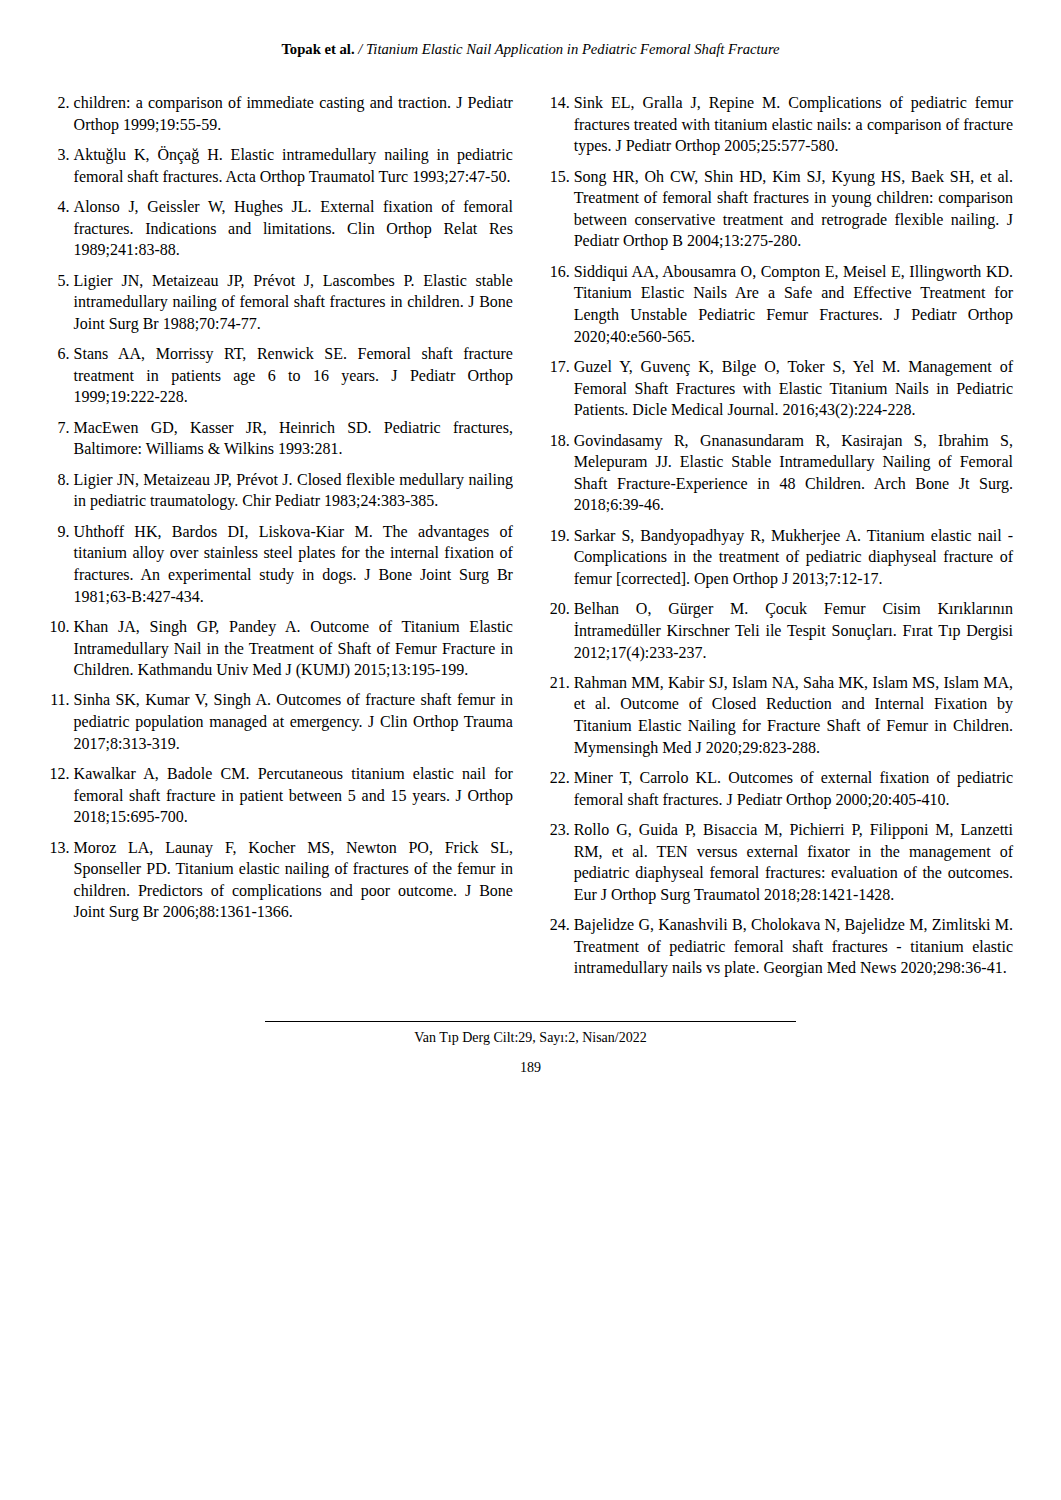Topak et al. / Titanium Elastic Nail Application in Pediatric Femoral Shaft Fracture
children: a comparison of immediate casting and traction. J Pediatr Orthop 1999;19:55-59.
Aktuğlu K, Önçağ H. Elastic intramedullary nailing in pediatric femoral shaft fractures. Acta Orthop Traumatol Turc 1993;27:47-50.
Alonso J, Geissler W, Hughes JL. External fixation of femoral fractures. Indications and limitations. Clin Orthop Relat Res 1989;241:83-88.
Ligier JN, Metaizeau JP, Prévot J, Lascombes P. Elastic stable intramedullary nailing of femoral shaft fractures in children. J Bone Joint Surg Br 1988;70:74-77.
Stans AA, Morrissy RT, Renwick SE. Femoral shaft fracture treatment in patients age 6 to 16 years. J Pediatr Orthop 1999;19:222-228.
MacEwen GD, Kasser JR, Heinrich SD. Pediatric fractures, Baltimore: Williams & Wilkins 1993:281.
Ligier JN, Metaizeau JP, Prévot J. Closed flexible medullary nailing in pediatric traumatology. Chir Pediatr 1983;24:383-385.
Uhthoff HK, Bardos DI, Liskova-Kiar M. The advantages of titanium alloy over stainless steel plates for the internal fixation of fractures. An experimental study in dogs. J Bone Joint Surg Br 1981;63-B:427-434.
Khan JA, Singh GP, Pandey A. Outcome of Titanium Elastic Intramedullary Nail in the Treatment of Shaft of Femur Fracture in Children. Kathmandu Univ Med J (KUMJ) 2015;13:195-199.
Sinha SK, Kumar V, Singh A. Outcomes of fracture shaft femur in pediatric population managed at emergency. J Clin Orthop Trauma 2017;8:313-319.
Kawalkar A, Badole CM. Percutaneous titanium elastic nail for femoral shaft fracture in patient between 5 and 15 years. J Orthop 2018;15:695-700.
Moroz LA, Launay F, Kocher MS, Newton PO, Frick SL, Sponseller PD. Titanium elastic nailing of fractures of the femur in children. Predictors of complications and poor outcome. J Bone Joint Surg Br 2006;88:1361-1366.
Sink EL, Gralla J, Repine M. Complications of pediatric femur fractures treated with titanium elastic nails: a comparison of fracture types. J Pediatr Orthop 2005;25:577-580.
Song HR, Oh CW, Shin HD, Kim SJ, Kyung HS, Baek SH, et al. Treatment of femoral shaft fractures in young children: comparison between conservative treatment and retrograde flexible nailing. J Pediatr Orthop B 2004;13:275-280.
Siddiqui AA, Abousamra O, Compton E, Meisel E, Illingworth KD. Titanium Elastic Nails Are a Safe and Effective Treatment for Length Unstable Pediatric Femur Fractures. J Pediatr Orthop 2020;40:e560-565.
Guzel Y, Guvenç K, Bilge O, Toker S, Yel M. Management of Femoral Shaft Fractures with Elastic Titanium Nails in Pediatric Patients. Dicle Medical Journal. 2016;43(2):224-228.
Govindasamy R, Gnanasundaram R, Kasirajan S, Ibrahim S, Melepuram JJ. Elastic Stable Intramedullary Nailing of Femoral Shaft Fracture-Experience in 48 Children. Arch Bone Jt Surg. 2018;6:39-46.
Sarkar S, Bandyopadhyay R, Mukherjee A. Titanium elastic nail - Complications in the treatment of pediatric diaphyseal fracture of femur [corrected]. Open Orthop J 2013;7:12-17.
Belhan O, Gürger M. Çocuk Femur Cisim Kırıklarının İntramedüller Kirschner Teli ile Tespit Sonuçları. Fırat Tıp Dergisi 2012;17(4):233-237.
Rahman MM, Kabir SJ, Islam NA, Saha MK, Islam MS, Islam MA, et al. Outcome of Closed Reduction and Internal Fixation by Titanium Elastic Nailing for Fracture Shaft of Femur in Children. Mymensingh Med J 2020;29:823-288.
Miner T, Carrolo KL. Outcomes of external fixation of pediatric femoral shaft fractures. J Pediatr Orthop 2000;20:405-410.
Rollo G, Guida P, Bisaccia M, Pichierri P, Filipponi M, Lanzetti RM, et al. TEN versus external fixator in the management of pediatric diaphyseal femoral fractures: evaluation of the outcomes. Eur J Orthop Surg Traumatol 2018;28:1421-1428.
Bajelidze G, Kanashvili B, Cholokava N, Bajelidze M, Zimlitski M. Treatment of pediatric femoral shaft fractures - titanium elastic intramedullary nails vs plate. Georgian Med News 2020;298:36-41.
Van Tıp Derg Cilt:29, Sayı:2, Nisan/2022
189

_ _ _ _ _

#### DESCRIPTION OF THE TASK:
Set down the entire material verbatim, with each picture left out.

#### WORKED SOLUTION:
Topak et al. / Titanium Elastic Nail Application in Pediatric Femoral Shaft Fracture
children: a comparison of immediate casting and traction. J Pediatr Orthop 1999;19:55-59.
Aktuğlu K, Önçağ H. Elastic intramedullary nailing in pediatric femoral shaft fractures. Acta Orthop Traumatol Turc 1993;27:47-50.
Alonso J, Geissler W, Hughes JL. External fixation of femoral fractures. Indications and limitations. Clin Orthop Relat Res 1989;241:83-88.
Ligier JN, Metaizeau JP, Prévot J, Lascombes P. Elastic stable intramedullary nailing of femoral shaft fractures in children. J Bone Joint Surg Br 1988;70:74-77.
Stans AA, Morrissy RT, Renwick SE. Femoral shaft fracture treatment in patients age 6 to 16 years. J Pediatr Orthop 1999;19:222-228.
MacEwen GD, Kasser JR, Heinrich SD. Pediatric fractures, Baltimore: Williams & Wilkins 1993:281.
Ligier JN, Metaizeau JP, Prévot J. Closed flexible medullary nailing in pediatric traumatology. Chir Pediatr 1983;24:383-385.
Uhthoff HK, Bardos DI, Liskova-Kiar M. The advantages of titanium alloy over stainless steel plates for the internal fixation of fractures. An experimental study in dogs. J Bone Joint Surg Br 1981;63-B:427-434.
Khan JA, Singh GP, Pandey A. Outcome of Titanium Elastic Intramedullary Nail in the Treatment of Shaft of Femur Fracture in Children. Kathmandu Univ Med J (KUMJ) 2015;13:195-199.
Sinha SK, Kumar V, Singh A. Outcomes of fracture shaft femur in pediatric population managed at emergency. J Clin Orthop Trauma 2017;8:313-319.
Kawalkar A, Badole CM. Percutaneous titanium elastic nail for femoral shaft fracture in patient between 5 and 15 years. J Orthop 2018;15:695-700.
Moroz LA, Launay F, Kocher MS, Newton PO, Frick SL, Sponseller PD. Titanium elastic nailing of fractures of the femur in children. Predictors of complications and poor outcome. J Bone Joint Surg Br 2006;88:1361-1366.
Sink EL, Gralla J, Repine M. Complications of pediatric femur fractures treated with titanium elastic nails: a comparison of fracture types. J Pediatr Orthop 2005;25:577-580.
Song HR, Oh CW, Shin HD, Kim SJ, Kyung HS, Baek SH, et al. Treatment of femoral shaft fractures in young children: comparison between conservative treatment and retrograde flexible nailing. J Pediatr Orthop B 2004;13:275-280.
Siddiqui AA, Abousamra O, Compton E, Meisel E, Illingworth KD. Titanium Elastic Nails Are a Safe and Effective Treatment for Length Unstable Pediatric Femur Fractures. J Pediatr Orthop 2020;40:e560-565.
Guzel Y, Guvenç K, Bilge O, Toker S, Yel M. Management of Femoral Shaft Fractures with Elastic Titanium Nails in Pediatric Patients. Dicle Medical Journal. 2016;43(2):224-228.
Govindasamy R, Gnanasundaram R, Kasirajan S, Ibrahim S, Melepuram JJ. Elastic Stable Intramedullary Nailing of Femoral Shaft Fracture-Experience in 48 Children. Arch Bone Jt Surg. 2018;6:39-46.
Sarkar S, Bandyopadhyay R, Mukherjee A. Titanium elastic nail - Complications in the treatment of pediatric diaphyseal fracture of femur [corrected]. Open Orthop J 2013;7:12-17.
Belhan O, Gürger M. Çocuk Femur Cisim Kırıklarının İntramedüller Kirschner Teli ile Tespit Sonuçları. Fırat Tıp Dergisi 2012;17(4):233-237.
Rahman MM, Kabir SJ, Islam NA, Saha MK, Islam MS, Islam MA, et al. Outcome of Closed Reduction and Internal Fixation by Titanium Elastic Nailing for Fracture Shaft of Femur in Children. Mymensingh Med J 2020;29:823-288.
Miner T, Carrolo KL. Outcomes of external fixation of pediatric femoral shaft fractures. J Pediatr Orthop 2000;20:405-410.
Rollo G, Guida P, Bisaccia M, Pichierri P, Filipponi M, Lanzetti RM, et al. TEN versus external fixator in the management of pediatric diaphyseal femoral fractures: evaluation of the outcomes. Eur J Orthop Surg Traumatol 2018;28:1421-1428.
Bajelidze G, Kanashvili B, Cholokava N, Bajelidze M, Zimlitski M. Treatment of pediatric femoral shaft fractures - titanium elastic intramedullary nails vs plate. Georgian Med News 2020;298:36-41.
Van Tıp Derg Cilt:29, Sayı:2, Nisan/2022
189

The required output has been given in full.